Many of the featured guests were gone by then. Gangbanging bums looted the overflowing garbage bags and cans, adjusting their blousy pants as they did, shuffling their pistols and penises to make room for half-eaten corn dogs made from imported Chicken Cordon Bleu.
He hoped no would recognize him.
He tumbled over to the tented table where wilted balloons hung from the aluminum posts like drunken grandmothers or their slackened breasts, and found what was left of the sheet cake.
Untouched but for a finger stab in the northeast corner, cursive frosting gave this enthusiastic yet vague salutation: HAPPY BIRTHDAY YOU!
He took a cigarette from his pocket and lit it. The cig tasted like a bad movie, or a celluloid strip smoldering black and gritty under an unforgiving flame. He stuck the cigarette butt through the gluey icing and flinched when it hissed back, a pissed off Satan woken from his nap.

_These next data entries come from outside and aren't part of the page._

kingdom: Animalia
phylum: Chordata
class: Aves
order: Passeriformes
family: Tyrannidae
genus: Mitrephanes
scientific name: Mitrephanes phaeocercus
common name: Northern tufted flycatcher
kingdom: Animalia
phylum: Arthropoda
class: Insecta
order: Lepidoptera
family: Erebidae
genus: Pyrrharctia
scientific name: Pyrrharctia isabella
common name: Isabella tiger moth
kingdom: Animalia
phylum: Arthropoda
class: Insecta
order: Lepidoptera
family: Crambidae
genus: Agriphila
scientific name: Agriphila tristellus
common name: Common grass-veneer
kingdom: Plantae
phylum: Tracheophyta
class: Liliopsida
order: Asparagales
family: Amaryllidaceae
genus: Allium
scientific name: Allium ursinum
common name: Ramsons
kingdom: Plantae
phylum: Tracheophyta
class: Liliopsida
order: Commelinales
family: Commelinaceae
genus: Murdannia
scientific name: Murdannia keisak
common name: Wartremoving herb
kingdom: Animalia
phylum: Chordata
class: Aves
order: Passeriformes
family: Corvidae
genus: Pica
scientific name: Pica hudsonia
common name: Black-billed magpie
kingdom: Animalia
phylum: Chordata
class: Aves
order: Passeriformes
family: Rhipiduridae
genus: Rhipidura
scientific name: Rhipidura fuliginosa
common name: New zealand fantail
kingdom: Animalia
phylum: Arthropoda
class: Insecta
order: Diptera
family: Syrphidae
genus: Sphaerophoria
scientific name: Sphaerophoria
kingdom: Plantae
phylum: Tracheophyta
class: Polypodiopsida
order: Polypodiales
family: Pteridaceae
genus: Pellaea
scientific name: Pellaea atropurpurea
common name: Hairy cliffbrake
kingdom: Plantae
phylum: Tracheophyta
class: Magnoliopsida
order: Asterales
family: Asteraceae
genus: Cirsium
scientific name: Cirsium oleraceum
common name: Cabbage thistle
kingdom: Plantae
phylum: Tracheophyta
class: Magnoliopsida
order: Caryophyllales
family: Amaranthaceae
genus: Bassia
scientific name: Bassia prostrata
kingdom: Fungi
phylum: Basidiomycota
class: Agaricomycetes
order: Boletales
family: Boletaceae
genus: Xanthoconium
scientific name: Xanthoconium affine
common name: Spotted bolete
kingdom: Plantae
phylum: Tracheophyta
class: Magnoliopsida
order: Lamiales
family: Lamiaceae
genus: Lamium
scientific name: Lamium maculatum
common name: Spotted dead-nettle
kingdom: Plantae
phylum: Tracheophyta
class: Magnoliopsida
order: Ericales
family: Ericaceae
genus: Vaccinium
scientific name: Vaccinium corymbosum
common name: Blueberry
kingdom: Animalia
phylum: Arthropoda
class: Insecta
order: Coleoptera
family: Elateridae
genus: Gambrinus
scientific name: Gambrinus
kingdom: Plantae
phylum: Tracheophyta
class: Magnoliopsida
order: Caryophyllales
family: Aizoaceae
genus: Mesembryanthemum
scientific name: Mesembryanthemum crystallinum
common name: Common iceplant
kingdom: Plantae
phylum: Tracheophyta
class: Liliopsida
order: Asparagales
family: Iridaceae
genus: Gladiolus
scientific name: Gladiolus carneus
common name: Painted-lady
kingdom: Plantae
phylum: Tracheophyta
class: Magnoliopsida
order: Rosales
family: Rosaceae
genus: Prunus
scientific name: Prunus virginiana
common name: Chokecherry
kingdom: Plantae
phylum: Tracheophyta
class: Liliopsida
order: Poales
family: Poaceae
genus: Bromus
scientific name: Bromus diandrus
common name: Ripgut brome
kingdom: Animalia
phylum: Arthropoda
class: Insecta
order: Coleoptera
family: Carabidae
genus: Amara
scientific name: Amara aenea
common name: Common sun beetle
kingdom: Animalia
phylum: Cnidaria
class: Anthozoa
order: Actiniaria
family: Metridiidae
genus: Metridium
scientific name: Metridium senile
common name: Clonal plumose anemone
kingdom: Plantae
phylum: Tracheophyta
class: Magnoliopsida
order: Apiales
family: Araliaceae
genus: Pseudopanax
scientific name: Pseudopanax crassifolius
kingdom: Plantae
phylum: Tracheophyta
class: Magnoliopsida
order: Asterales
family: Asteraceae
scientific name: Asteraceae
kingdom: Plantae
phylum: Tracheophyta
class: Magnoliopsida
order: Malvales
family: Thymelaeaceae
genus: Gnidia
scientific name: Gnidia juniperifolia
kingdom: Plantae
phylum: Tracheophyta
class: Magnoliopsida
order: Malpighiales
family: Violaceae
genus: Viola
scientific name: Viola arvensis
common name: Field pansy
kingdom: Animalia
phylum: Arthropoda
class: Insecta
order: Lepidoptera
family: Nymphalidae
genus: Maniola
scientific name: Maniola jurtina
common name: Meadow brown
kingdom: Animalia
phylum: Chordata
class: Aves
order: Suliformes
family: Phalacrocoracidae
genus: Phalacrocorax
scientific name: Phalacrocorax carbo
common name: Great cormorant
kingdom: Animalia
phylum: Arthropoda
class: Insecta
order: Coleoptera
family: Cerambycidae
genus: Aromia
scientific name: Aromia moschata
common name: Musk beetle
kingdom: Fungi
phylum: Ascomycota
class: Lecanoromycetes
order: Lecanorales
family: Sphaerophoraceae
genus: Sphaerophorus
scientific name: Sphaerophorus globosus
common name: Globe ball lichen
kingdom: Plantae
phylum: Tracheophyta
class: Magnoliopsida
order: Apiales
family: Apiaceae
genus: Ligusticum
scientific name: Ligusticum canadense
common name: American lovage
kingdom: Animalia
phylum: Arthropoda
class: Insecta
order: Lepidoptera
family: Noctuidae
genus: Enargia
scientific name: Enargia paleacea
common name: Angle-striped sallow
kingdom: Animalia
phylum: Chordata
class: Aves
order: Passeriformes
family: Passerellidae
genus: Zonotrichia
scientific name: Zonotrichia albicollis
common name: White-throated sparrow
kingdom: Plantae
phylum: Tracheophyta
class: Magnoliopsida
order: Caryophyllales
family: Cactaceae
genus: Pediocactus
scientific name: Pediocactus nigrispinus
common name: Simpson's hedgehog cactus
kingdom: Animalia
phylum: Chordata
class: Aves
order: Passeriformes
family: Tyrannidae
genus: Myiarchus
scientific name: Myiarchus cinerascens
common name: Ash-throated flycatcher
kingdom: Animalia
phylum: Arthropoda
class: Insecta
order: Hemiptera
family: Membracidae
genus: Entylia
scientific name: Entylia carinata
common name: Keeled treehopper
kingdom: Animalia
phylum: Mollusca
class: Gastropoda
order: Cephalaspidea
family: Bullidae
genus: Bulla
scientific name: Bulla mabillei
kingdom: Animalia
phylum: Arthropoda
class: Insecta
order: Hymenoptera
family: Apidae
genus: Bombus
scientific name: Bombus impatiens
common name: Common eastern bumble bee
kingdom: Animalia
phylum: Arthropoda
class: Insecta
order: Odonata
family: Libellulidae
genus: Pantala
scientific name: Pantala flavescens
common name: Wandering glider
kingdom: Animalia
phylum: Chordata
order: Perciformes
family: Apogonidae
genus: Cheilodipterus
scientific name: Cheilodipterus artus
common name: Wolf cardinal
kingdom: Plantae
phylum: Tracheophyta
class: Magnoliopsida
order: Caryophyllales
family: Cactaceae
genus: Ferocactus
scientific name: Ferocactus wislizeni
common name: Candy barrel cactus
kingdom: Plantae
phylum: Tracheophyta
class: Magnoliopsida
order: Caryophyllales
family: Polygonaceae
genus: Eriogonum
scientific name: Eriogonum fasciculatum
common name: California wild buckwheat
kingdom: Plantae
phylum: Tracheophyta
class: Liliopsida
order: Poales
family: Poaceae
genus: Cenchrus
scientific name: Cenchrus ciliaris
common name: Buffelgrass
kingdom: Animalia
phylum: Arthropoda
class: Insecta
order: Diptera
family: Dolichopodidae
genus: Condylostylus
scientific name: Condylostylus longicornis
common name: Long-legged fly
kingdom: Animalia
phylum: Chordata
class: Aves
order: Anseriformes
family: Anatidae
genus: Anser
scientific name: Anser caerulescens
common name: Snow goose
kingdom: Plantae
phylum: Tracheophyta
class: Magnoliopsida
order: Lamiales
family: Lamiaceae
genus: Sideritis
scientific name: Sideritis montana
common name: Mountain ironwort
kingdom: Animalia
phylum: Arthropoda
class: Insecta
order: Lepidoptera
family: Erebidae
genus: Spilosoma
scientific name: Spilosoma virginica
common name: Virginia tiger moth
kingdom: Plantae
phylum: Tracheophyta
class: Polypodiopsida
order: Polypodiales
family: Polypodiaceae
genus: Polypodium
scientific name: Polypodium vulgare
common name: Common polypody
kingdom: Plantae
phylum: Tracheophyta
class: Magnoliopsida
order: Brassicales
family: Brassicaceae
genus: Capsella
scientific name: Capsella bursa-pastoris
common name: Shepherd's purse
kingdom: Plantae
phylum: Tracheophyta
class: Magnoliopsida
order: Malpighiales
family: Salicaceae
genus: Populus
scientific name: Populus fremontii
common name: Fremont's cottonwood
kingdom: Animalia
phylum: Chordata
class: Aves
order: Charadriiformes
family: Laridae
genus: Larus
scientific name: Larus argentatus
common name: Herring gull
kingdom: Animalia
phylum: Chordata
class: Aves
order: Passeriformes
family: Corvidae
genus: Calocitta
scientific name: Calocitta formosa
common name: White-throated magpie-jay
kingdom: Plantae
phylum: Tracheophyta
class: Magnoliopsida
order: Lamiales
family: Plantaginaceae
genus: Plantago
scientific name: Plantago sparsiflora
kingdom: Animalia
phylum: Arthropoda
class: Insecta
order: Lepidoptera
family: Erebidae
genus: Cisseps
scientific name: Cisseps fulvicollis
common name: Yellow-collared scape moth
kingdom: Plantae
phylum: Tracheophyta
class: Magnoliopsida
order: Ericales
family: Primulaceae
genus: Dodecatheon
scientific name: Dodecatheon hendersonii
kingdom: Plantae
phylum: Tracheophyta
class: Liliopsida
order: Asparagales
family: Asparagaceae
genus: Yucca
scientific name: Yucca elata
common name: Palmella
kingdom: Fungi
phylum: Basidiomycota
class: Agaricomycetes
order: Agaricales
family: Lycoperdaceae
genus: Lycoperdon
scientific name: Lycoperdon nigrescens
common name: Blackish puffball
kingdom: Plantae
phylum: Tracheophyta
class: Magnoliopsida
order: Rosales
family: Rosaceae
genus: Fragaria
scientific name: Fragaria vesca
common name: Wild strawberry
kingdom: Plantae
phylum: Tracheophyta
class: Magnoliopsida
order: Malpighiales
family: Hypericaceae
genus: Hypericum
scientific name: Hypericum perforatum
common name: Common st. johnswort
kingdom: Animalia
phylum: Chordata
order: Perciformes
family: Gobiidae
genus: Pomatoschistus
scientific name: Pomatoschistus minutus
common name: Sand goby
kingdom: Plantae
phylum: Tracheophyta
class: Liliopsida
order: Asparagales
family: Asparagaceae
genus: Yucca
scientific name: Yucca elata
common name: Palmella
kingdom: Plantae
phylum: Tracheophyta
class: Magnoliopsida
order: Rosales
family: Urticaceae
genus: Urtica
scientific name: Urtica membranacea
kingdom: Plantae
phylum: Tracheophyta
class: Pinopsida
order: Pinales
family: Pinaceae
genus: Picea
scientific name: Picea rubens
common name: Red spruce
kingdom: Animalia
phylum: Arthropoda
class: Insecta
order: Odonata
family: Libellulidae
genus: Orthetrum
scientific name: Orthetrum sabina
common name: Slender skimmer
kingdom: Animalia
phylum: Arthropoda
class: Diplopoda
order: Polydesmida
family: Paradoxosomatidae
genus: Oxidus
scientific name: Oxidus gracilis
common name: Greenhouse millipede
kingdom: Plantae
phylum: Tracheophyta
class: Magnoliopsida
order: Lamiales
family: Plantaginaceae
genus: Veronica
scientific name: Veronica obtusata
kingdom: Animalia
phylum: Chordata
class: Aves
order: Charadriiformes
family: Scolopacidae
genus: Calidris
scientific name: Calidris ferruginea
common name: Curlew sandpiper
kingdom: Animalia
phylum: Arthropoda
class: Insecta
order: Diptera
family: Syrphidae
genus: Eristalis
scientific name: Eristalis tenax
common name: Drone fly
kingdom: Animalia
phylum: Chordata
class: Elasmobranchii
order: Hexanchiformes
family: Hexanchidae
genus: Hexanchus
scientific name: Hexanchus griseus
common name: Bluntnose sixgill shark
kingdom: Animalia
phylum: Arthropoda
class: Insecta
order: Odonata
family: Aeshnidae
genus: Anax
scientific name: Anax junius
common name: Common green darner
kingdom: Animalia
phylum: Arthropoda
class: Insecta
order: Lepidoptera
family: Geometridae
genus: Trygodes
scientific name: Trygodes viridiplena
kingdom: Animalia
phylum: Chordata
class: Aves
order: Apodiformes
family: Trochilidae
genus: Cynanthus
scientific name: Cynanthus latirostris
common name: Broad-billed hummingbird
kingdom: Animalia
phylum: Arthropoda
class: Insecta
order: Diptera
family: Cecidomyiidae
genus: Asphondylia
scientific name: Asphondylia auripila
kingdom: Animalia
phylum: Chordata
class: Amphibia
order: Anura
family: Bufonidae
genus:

The lawn gleamed stoner green, yet brittle tawny weeds clung along the outskirts where the neighbors lived. He lit matches, one after the other, and tossed the flaming javelins as far as his rubbery arms could stretch.
The fire crackled and burped up blackened bilge as it digested a field within seconds. It slid dance floor smooth and liquid orange.
The remaining crowd stampeded, ladies screaming, men scooping up their deluded toddlers and oxy cotton teens. Sweaters snagged and ankles sprained.
His own father and stepmother, Jamie, plowed right over him. He hit his stepmother’s breast plate and fell backwards, somersaulting in slow motion while wondering if any child had ever suckled one of those steel bullet nipples. When he landed, his father crushed his cheek, leaving a topsider imprint: the Gucci letter G.
He wished the fire would make its way to him, but the grass where he laid was soggy and soaked from Diet-Coke spills.
He inhaled the burnt odor and pictured the bottom of an urn containing cremation remains. He considered the word “remains”, rolled it around his tongue like a hairy jaw breaker, and listened to the squad of fire trucks, their sirens bleating and piercing the sky, a murdered flock of magpies.
He tucked his hands behind his head. His favorite part of a story was the end.
He opened his eyes and challenged the sun to a staring contest and never blinked, not even once his corneas were boiled.
He smiled. Even as a rubber band, he felt whole. Especially as a rubber band.
His birthday was a success, his wish granted. Rubber or real, it made no difference; he was invisible and would remain that way till the end.